Whoa there cowboy. Way to get defensive. Before you start pointing fingers at "people like me," go back and read the post. All I asked was for actual citations studying 5HT-2A antagonism with hydroxyzine. Without that, the evidence seems light.

Funny you're getting all defensive about this and calling me a conformer. Conformer to what exactly? Standard of care? Asking for evidence before changing the standard of care? Trying to have an intelligent discussion about clinical choices rather than be reactionary?

Dial it down and come back to the land of rational discussion.

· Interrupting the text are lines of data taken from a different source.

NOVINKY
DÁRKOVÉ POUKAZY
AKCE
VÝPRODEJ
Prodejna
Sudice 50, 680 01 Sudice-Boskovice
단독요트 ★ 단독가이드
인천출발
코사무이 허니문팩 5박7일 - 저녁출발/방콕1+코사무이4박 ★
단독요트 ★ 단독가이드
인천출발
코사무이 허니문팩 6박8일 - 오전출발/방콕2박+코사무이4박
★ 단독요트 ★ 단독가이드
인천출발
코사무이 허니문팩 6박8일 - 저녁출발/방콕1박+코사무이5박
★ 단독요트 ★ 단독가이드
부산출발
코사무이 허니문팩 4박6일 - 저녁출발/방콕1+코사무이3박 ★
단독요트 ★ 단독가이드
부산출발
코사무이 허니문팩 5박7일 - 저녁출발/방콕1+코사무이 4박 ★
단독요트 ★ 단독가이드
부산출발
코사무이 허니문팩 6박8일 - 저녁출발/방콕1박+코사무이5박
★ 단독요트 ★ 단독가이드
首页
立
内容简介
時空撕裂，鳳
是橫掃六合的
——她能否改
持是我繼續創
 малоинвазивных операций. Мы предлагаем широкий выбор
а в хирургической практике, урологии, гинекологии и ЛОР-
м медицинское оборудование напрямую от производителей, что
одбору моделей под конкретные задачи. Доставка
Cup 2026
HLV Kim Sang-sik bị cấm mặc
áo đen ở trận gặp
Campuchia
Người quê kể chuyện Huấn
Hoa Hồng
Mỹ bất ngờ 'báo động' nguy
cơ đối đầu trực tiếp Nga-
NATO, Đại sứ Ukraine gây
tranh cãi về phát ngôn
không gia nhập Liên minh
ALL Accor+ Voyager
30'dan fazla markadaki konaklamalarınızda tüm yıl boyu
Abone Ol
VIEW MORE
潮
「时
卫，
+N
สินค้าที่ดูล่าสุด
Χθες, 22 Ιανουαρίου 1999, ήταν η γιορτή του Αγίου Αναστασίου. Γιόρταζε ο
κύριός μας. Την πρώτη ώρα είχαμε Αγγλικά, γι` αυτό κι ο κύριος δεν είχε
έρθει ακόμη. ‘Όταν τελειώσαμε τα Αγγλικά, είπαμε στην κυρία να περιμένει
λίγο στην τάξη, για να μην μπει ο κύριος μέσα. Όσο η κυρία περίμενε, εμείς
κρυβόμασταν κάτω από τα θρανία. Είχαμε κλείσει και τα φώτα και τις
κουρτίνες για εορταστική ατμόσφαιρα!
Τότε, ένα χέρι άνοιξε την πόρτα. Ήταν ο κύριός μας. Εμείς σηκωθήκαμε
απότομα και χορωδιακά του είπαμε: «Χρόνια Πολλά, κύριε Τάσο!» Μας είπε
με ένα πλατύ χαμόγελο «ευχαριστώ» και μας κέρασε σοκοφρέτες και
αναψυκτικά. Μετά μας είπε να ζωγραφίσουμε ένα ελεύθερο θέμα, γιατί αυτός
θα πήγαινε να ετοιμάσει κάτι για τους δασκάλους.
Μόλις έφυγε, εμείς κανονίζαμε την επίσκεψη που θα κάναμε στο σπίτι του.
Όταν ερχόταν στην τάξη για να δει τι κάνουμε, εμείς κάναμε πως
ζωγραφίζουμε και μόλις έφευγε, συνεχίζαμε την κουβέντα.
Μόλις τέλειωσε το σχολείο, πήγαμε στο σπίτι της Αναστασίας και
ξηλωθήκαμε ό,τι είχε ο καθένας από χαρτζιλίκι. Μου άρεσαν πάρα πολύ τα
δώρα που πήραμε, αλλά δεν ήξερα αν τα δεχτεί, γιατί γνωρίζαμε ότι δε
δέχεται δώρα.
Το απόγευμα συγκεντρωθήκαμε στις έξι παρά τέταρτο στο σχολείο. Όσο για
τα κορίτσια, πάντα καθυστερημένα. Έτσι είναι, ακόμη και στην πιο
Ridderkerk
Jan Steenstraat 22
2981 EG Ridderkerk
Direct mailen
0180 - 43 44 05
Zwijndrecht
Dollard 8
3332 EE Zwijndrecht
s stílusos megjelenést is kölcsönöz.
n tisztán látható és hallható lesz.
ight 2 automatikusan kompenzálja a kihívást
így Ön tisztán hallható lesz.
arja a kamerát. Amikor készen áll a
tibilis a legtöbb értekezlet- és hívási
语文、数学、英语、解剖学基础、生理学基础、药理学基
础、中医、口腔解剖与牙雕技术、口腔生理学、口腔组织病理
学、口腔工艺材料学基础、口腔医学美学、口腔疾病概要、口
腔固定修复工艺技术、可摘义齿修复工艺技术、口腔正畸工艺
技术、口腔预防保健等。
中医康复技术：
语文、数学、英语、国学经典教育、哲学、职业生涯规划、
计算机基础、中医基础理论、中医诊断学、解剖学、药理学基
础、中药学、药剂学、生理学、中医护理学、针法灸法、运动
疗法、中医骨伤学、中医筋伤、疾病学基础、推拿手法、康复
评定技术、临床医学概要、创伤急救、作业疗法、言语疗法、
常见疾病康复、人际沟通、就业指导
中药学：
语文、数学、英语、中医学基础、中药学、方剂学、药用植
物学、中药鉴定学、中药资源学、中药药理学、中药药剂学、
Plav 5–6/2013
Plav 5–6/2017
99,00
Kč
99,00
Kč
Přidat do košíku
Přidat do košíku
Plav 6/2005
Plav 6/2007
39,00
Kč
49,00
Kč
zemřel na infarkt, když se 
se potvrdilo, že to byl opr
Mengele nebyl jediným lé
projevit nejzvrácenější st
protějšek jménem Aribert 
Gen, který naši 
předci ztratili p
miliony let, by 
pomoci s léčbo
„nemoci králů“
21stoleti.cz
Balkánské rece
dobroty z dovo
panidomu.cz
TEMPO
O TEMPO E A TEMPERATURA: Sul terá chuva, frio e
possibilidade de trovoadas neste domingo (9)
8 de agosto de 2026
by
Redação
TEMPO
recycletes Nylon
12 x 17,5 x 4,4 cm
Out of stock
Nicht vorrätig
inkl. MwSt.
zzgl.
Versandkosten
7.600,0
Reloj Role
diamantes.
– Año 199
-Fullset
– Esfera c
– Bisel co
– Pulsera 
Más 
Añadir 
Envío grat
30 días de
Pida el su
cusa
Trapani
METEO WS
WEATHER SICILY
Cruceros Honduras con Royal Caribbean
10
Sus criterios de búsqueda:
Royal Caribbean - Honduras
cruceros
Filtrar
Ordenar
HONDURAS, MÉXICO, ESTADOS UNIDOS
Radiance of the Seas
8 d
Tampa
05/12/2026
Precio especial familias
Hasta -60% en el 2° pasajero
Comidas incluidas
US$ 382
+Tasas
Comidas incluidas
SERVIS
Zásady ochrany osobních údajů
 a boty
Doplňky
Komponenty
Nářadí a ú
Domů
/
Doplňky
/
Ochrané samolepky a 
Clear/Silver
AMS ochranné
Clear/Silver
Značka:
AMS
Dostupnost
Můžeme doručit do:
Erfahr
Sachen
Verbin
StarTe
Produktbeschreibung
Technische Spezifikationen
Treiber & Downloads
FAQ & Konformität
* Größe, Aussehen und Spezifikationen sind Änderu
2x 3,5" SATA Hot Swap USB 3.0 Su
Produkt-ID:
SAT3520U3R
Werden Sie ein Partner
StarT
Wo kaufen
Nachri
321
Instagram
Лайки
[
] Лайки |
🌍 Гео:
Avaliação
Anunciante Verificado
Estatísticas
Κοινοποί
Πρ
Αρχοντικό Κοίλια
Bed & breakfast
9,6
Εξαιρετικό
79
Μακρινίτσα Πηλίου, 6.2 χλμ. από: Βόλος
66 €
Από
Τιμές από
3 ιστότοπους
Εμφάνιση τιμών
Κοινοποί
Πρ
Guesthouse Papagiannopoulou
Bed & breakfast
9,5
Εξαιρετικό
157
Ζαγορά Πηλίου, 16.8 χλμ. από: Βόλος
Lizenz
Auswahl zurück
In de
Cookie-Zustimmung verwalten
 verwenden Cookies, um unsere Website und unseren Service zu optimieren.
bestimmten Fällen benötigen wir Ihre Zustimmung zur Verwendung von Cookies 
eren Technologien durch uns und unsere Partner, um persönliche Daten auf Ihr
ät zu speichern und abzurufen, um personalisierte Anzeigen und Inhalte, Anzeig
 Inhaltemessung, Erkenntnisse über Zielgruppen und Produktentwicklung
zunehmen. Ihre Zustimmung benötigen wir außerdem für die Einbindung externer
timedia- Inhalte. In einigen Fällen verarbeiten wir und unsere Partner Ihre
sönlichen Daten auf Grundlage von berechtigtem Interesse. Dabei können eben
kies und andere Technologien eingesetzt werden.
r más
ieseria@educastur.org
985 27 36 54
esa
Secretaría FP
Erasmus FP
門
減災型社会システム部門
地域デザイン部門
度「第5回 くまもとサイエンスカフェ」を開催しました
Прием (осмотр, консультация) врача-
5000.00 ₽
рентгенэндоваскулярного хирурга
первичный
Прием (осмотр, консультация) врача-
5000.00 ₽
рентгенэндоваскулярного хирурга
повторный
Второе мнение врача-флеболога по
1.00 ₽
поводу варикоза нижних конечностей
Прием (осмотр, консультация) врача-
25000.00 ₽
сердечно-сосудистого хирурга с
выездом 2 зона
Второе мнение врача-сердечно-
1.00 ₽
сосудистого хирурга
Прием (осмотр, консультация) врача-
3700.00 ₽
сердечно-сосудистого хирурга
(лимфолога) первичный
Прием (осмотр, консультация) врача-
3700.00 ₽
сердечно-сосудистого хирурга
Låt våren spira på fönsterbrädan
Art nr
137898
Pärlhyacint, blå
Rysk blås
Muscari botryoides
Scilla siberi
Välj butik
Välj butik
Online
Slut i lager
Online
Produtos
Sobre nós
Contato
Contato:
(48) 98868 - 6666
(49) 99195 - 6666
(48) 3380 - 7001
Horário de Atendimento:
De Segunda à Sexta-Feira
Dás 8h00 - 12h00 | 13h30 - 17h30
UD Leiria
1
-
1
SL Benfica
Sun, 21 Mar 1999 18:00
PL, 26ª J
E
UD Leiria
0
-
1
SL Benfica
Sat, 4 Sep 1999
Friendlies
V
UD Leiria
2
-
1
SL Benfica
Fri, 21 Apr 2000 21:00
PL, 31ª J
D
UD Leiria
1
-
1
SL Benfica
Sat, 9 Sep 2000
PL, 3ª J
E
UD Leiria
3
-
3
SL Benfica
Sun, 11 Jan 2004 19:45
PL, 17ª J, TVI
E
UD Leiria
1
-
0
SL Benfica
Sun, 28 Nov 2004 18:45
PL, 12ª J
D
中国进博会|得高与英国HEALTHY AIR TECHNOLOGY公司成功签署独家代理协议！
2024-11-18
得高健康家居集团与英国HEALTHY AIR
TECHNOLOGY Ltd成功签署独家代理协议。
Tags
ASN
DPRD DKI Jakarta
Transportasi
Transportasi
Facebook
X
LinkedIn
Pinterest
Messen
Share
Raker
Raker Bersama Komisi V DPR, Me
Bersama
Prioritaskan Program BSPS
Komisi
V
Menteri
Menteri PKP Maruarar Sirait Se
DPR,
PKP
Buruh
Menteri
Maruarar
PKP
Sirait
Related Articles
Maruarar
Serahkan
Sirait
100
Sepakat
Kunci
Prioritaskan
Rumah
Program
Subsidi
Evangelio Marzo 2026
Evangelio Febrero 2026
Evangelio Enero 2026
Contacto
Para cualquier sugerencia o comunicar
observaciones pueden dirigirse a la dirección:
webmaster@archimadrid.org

I never said cyproheptadine was benign. But at least I have solid evidence on its serotonin antagonism. I haven't seen as such for hydroxyzine. While anticholinergic effects is always a problem, it isn't the problem that kills people from SS. I'm on board with non-cyprohep approaches such as remeron or atypicals. Hydroxyzine just seems a reach.

 

[Suedehead]

Wallstreet... It seems like you would make a truly awesome neurologist. I respect your knowledge of all things academic. You would have been an awesome psychiatrist in the 90's as a forerunner Of the biologic movement. I worry that your talents might be wasted in the field as it stands today though

is this code for 'work on your people skills?'

 

[9point75]

Tact? Code? WTD? ;-)

 

[billypilgrim37]

I've seen three SS cases in the ICU. One of them the primary team treated entirely supportively. The other two were quite agitated, so to treat the agitation and for strong 5ht2a antagonism, I used Zyprexa. Things went well in each of these cases.

 

[Ceke2002]

nm....

 

[Ceke2002]

I wish I knew/could remember exactly what I was given as a treatment protocol for the one and only time I had serotonin syndrome (combo high dose Tramadol with Effexor). I mentioned in another post on this that I was pretty out of it by the time I actually got to hospital, at which point I was treated as a priority one emergency as soon as they actually took my vitals, but apart from being given fluids and having a vague recollection of someone saying they were giving me Diazepam, I have no idea what else was pushed through the lines I had in (just that they were pushing other meds as well). I assume because my blood pressure had skyrocketed that one of them had to be some sort of anti-hypertensive. I think it's general practice here as well to give cypropheptadine in severe cases, not sure if I was severe enough to have been given that, or whether they managed to get me stabilised quick enough with other treatments/medications.

From the very limited access to guidelines for medical students doing Psych rotations in Adelaide that I've been able to read at least, treatment protocols seem to be IV fluids, benzos, and external cooling for immediate treatment/stabilisation of vital signs, cypropheptadine to be considered in severe cases, and temperature above 41C indicates patient should be intubated.